Lines excerpted from a collection »

++++++++++

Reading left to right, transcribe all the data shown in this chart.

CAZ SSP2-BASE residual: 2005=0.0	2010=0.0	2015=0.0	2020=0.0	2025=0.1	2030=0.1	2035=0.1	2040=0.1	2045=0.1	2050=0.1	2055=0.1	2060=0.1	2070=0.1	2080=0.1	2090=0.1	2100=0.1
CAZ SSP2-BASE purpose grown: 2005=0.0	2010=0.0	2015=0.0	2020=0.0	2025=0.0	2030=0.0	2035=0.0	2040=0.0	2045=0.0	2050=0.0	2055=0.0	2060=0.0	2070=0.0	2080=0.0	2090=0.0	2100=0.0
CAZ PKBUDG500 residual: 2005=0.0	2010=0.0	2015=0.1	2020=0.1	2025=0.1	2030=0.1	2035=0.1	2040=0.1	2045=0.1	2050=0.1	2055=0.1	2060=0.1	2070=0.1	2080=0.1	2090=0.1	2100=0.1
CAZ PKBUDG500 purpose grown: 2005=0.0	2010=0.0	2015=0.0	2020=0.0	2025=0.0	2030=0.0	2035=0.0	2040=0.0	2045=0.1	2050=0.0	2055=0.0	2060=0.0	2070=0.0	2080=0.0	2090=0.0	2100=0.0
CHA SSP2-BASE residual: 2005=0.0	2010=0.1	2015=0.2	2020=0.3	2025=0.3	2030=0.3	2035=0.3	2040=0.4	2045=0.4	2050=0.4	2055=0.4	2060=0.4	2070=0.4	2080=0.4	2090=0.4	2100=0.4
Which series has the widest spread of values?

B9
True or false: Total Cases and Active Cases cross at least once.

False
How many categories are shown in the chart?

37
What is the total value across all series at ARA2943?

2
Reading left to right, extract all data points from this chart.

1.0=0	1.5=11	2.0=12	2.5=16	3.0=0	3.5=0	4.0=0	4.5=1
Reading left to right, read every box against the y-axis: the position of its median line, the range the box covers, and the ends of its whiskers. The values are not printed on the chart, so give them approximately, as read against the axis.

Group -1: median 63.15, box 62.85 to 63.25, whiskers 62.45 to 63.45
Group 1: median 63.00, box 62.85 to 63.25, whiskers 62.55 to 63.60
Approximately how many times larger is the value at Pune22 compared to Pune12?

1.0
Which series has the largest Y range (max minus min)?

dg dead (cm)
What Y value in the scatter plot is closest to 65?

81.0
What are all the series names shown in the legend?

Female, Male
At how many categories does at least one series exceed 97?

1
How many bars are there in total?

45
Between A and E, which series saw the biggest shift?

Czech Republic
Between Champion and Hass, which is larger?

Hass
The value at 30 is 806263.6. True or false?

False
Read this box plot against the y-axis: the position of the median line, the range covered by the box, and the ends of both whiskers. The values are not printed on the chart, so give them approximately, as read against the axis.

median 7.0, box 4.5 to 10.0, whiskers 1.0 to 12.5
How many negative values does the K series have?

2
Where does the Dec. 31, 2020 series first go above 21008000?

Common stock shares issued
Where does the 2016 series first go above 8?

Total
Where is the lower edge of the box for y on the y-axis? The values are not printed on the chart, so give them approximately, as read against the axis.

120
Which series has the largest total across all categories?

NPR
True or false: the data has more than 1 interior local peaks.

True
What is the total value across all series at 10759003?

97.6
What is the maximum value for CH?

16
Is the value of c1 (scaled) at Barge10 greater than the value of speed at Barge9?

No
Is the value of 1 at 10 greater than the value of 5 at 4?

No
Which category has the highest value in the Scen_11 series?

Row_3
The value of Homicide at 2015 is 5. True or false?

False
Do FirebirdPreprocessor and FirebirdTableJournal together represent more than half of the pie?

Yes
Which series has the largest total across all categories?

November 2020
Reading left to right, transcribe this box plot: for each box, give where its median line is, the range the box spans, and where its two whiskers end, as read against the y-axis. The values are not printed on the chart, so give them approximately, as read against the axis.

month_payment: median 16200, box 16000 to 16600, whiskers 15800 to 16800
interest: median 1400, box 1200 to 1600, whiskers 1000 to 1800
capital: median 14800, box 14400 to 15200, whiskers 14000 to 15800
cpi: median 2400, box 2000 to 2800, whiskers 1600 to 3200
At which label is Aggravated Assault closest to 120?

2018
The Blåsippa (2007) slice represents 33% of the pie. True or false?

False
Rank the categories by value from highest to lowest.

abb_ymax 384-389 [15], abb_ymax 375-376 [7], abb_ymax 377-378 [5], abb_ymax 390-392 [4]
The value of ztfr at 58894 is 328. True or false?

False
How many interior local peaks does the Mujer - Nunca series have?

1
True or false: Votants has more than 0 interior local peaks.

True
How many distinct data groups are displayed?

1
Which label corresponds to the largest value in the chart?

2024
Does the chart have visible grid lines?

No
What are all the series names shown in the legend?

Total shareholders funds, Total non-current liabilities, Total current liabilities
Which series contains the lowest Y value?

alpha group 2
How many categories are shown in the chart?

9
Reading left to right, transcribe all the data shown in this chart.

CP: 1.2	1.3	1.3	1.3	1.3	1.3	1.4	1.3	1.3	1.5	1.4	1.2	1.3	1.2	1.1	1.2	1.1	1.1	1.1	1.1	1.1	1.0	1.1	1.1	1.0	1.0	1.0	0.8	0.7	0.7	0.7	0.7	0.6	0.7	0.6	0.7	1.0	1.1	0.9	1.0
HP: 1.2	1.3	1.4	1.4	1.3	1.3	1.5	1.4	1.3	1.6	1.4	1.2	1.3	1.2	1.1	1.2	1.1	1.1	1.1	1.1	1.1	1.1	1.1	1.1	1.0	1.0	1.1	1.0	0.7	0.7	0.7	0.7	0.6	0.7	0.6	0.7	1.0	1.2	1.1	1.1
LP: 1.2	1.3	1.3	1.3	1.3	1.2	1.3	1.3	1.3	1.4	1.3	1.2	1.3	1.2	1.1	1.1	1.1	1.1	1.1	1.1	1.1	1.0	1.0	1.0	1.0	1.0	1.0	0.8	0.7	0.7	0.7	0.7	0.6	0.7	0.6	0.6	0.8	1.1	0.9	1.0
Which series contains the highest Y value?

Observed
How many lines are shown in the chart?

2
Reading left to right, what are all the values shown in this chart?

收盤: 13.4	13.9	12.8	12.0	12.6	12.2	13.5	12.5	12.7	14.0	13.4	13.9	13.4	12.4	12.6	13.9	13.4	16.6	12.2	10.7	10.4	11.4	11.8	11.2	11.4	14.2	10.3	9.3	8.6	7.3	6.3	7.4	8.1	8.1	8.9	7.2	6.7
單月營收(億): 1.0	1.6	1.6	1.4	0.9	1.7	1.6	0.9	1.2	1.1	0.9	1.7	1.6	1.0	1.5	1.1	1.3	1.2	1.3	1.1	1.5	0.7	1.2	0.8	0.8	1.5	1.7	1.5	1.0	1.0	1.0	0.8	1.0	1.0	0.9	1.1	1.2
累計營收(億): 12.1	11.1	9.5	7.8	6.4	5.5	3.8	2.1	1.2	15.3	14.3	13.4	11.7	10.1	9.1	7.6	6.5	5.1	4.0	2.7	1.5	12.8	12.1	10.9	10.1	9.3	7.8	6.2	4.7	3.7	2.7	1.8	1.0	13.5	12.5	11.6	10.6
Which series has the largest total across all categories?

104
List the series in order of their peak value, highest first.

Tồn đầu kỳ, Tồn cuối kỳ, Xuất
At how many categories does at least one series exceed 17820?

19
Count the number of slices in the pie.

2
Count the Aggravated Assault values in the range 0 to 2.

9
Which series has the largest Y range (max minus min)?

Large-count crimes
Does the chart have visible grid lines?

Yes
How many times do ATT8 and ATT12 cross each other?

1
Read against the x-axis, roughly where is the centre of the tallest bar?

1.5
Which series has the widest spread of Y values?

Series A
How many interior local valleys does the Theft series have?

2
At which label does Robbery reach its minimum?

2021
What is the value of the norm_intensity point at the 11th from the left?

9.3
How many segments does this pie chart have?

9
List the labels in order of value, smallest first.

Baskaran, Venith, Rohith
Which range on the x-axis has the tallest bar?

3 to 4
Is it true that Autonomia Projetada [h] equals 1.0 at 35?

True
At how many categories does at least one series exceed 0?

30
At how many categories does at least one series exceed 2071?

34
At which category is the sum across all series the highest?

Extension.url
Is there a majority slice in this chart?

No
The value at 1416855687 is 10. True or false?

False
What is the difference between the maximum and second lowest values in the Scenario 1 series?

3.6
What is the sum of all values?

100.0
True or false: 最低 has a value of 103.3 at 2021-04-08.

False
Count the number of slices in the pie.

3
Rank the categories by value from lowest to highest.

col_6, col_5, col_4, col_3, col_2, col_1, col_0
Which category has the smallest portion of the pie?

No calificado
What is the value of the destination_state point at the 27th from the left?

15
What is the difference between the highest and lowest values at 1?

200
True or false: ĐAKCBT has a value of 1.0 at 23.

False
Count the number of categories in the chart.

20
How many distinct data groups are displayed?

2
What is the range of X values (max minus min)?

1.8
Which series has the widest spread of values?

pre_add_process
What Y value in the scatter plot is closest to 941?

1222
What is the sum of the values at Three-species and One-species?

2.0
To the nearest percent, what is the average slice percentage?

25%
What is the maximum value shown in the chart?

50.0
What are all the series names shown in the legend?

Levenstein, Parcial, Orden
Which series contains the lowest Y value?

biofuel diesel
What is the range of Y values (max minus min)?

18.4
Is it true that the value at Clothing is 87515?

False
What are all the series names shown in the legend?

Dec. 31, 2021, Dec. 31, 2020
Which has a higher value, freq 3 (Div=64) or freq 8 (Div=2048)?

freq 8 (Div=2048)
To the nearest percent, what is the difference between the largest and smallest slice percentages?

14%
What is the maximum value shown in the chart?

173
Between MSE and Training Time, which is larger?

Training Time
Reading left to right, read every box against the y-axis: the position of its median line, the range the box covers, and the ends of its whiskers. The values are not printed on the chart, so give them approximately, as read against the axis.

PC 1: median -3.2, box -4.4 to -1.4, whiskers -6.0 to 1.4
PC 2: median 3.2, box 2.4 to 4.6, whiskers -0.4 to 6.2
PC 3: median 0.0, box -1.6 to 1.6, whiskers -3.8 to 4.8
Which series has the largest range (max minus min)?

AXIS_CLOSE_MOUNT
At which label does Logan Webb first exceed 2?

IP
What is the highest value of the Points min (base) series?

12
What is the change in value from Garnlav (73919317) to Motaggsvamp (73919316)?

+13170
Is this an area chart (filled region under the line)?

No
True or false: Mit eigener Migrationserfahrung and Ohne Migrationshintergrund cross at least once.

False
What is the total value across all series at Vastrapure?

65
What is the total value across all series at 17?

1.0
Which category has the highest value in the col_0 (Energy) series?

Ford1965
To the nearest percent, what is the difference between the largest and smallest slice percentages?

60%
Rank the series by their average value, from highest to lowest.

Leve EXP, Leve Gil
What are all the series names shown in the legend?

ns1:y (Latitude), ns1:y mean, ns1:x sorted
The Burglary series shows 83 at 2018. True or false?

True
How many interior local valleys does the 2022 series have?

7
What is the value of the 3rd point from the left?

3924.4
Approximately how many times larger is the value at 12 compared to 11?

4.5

++++++++++

What you need to do » Copy out each line above that contains the string "residual", matching case exactly.

Response box »
CAZ SSP2-BASE residual: 2005=0.0	2010=0.0	2015=0.0	2020=0.0	2025=0.1	2030=0.1	2035=0.1	2040=0.1	2045=0.1	2050=0.1	2055=0.1	2060=0.1	2070=0.1	2080=0.1	2090=0.1	2100=0.1
CAZ PKBUDG500 residual: 2005=0.0	2010=0.0	2015=0.1	2020=0.1	2025=0.1	2030=0.1	2035=0.1	2040=0.1	2045=0.1	2050=0.1	2055=0.1	2060=0.1	2070=0.1	2080=0.1	2090=0.1	2100=0.1
CHA SSP2-BASE residual: 2005=0.0	2010=0.1	2015=0.2	2020=0.3	2025=0.3	2030=0.3	2035=0.3	2040=0.4	2045=0.4	2050=0.4	2055=0.4	2060=0.4	2070=0.4	2080=0.4	2090=0.4	2100=0.4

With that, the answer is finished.